In some respects, the inevitable had been delayed due to the firm’s pension fund base. According to one former employee, “Having so many public pension clients probably bought FX Concepts a lot of time. It takes them, like, three quarterly meetings to decide to pull their assets.” Was this “time” used wisely? Many disgruntled employees think otherwise and have registered their complaints in public forums. Time will only tell if lawsuits will follow, but negligence is not the reason most often cited for the firm’s demise. The following opinions have been the reasons given by most industry pundits:

  • Taylor did not change rapidly enough to changing market conditions, but, as one writer put it, “He built a stellar reputation and cutting-edge business on his market calls, yet couldn’t execute an exit strategy.”
  • Central bankers had flattened interest rates around the globe and intervened in currency markets behind the scenes, thereby making most assumptions in economic models invalid. Long-term trends were non-existent. FX Concepts, along with several other forex hedge funds, lost heavily on the Euro, which everyone had presumed would go to parity with the U.S. Dollar, based on fundamental economic data. When the Fed delayed “tapering”, millions more were lost by speculators;
  • Trading is essentially a zero-sum game. You win one year, but your positions can cause the opposite to occur the next. Hubris can easily pump up the ego when success comes your way, or as one fund manager chided, “You can’t start believing your own bullshit.” Lady Luck is fickle. What goes around, comes around;
  • Insiders complained of “mission drift” and a reluctance to use leverage to advantage to multiply gains, claiming that Taylor had surrounded himself with yes-men that refused to challenge the status quo. Taylor had handpicked his cohorts, made millionaires of them all, but such practices tend to create an atmosphere of self-interest, rather than one where checks and balances can self-correct serious errors in judgment.

Robert Savage, a newcomer to the firm, a believer in Taylor, and one that had his research company bought out with equity, lost heavily, but could only guess at what went wrong, “Maybe the lesson is that you can’t just be in one market. Maybe they should have branched out and used their knowledge from FX to exploit inefficiencies. They did try famously to get into fixed income, and spent a lot of money and time trying to make it work. Maybe it was wrong time, wrong place; or maybe they were the wrong people for that market. But it’s not like these people changed—John Taylor didn’t grow fangs. The business changed enormously.”

What are the takeaways from this industry failure of mammoth proportions?

Fund managers, as a rule, do not have lengthy track records of success. Do not make the mistake of not having an exit strategy. The longer that you stay with one manager, the higher your odds will be for a failure along the way. You also do not want to put all your eggs in one manager’s basket. Diversification does offer a layer of risk protection, and simple comparisons year-over-year can highlight if any issues are developing that should be attended to immediately. Markets do change, and managers often trust their own judgment, rather than seek independent confirmation of their decision-making process. At the end of the day, if you delegate fund management, you must participate.

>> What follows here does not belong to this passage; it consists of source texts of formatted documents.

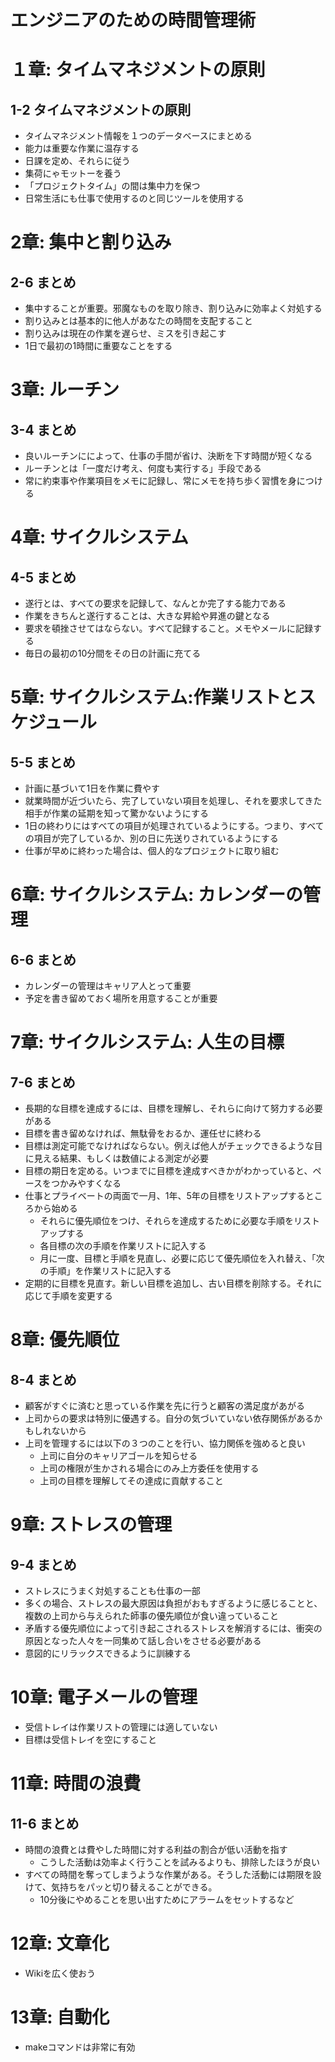 # エンジニアのための時間管理術

# １章: タイムマネジメントの原則
## 1-2 タイムマネジメントの原則
- タイムマネジメント情報を１つのデータベースにまとめる
- 能力は重要な作業に温存する
- 日課を定め、それらに従う
- 集荷にゃモットーを養う
- 「プロジェクトタイム」の間は集中力を保つ
- 日常生活にも仕事で使用するのと同じツールを使用する

# 2章: 集中と割り込み
## 2-6 まとめ
- 集中することが重要。邪魔なものを取り除き、割り込みに効率よく対処する
- 割り込みとは基本的に他人があなたの時間を支配すること
- 割り込みは現在の作業を遅らせ、ミスを引き起こす
- 1日で最初の1時間に重要なことをする

# 3章: ルーチン 
## 3-4 まとめ
- 良いルーチンにによって、仕事の手間が省け、決断を下す時間が短くなる
- ルーチンとは「一度だけ考え、何度も実行する」手段である
- 常に約束事や作業項目をメモに記録し、常にメモを持ち歩く習慣を身につける

# 4章: サイクルシステム
## 4-5 まとめ
- 遂行とは、すべての要求を記録して、なんとか完了する能力である
- 作業をきちんと遂行することは、大きな昇給や昇進の鍵となる
- 要求を頓挫させてはならない。すべて記録すること。メモやメールに記録する
- 毎日の最初の10分間をその日の計画に充てる

# 5章: サイクルシステム:作業リストとスケジュール
## 5-5 まとめ
- 計画に基づいて1日を作業に費やす
- 就業時間が近づいたら、完了していない項目を処理し、それを要求してきた相手が作業の延期を知って驚かないようにする
- 1日の終わりにはすべての項目が処理されているようにする。つまり、すべての項目が完了しているか、別の日に先送りされているようにする
- 仕事が早めに終わった場合は、個人的なプロジェクトに取り組む

# 6章: サイクルシステム: カレンダーの管理
## 6-6 まとめ
- カレンダーの管理はキャリア人とって重要
- 予定を書き留めておく場所を用意することが重要

# 7章: サイクルシステム: 人生の目標
## 7-6 まとめ
- 長期的な目標を達成するには、目標を理解し、それらに向けて努力する必要がある
- 目標を書き留めなければ、無駄骨をおるか、運任せに終わる
- 目標は測定可能でなければならない。例えば他人がチェックできるような目に見える結果、もしくは数値による測定が必要
- 目標の期日を定める。いつまでに目標を達成すべきかがわかっていると、ペースをつかみやすくなる
- 仕事とプライベートの両面で一月、1年、5年の目標をリストアップするところから始める
    - それらに優先順位をつけ、それらを達成するために必要な手順をリストアップする
    - 各目標の次の手順を作業リストに記入する
    - 月に一度、目標と手順を見直し、必要に応じて優先順位を入れ替え、「次の手順」を作業リストに記入する
- 定期的に目標を見直す。新しい目標を追加し、古い目標を削除する。それに応じて手順を変更する

# 8章: 優先順位
## 8-4 まとめ
- 顧客がすぐに済むと思っている作業を先に行うと顧客の満足度があがる
- 上司からの要求は特別に優遇する。自分の気づいていない依存関係があるかもしれないから
- 上司を管理するには以下の３つのことを行い、協力関係を強めると良い
    - 上司に自分のキャリアゴールを知らせる
    - 上司の権限が生かされる場合にのみ上方委任を使用する
    - 上司の目標を理解してその達成に貢献すること

# 9章: ストレスの管理
## 9-4 まとめ
- ストレスにうまく対処することも仕事の一部
- 多くの場合、ストレスの最大原因は負担がおもすぎるように感じることと、複数の上司から与えられた師事の優先順位が食い違っていること
- 矛盾する優先順位によって引き起こされるストレスを解消するには、衝突の原因となった人々を一同集めて話し合いをさせる必要がある
- 意図的にリラックスできるように訓練する

# 10章: 電子メールの管理
- 受信トレイは作業リストの管理には適していない
- 目標は受信トレイを空にすること

# 11章: 時間の浪費
## 11-6 まとめ
- 時間の浪費とは費やした時間に対する利益の割合が低い活動を指す
    - こうした活動は効率よく行うことを試みるよりも、排除したほうが良い
- すべての時間を奪ってしまうような作業がある。そうした活動には期限を設けて、気持ちをパッと切り替えることができる。
    - 10分後にやめることを思い出すためにアラームをセットするなど

# 12章: 文章化
- Wikiを広く使おう

# 13章: 自動化
- makeコマンドは非常に有効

Will John Taylor rise like the phoenix from the ashes with his new venture? Leanna Orr, a reporter for aiCIO magazine, concluded in “The Downfall of John Taylor” that, “It’s unclear what will happen to John Taylor. At about 70 years old, with a young family, bankrupt company, and looming debts, he’s living out the downside of founding a hedge fund: skin in the game. But most staff members lost big as well, and few have tears to shed for the man they hold responsible. More so than their own financial stake, former employees lament the loss of the institution and the community that grew around it. In their view, Taylor and his deputies may have built FX Concepts, but it wasn’t theirs to destroy.”

Do you have funds under management with someone else? Maybe it is time to get more involved and to ask a few more penetrating questions of your fund manager. After all, it is your money and your livelihood at stake. Stay skeptical! Question everything!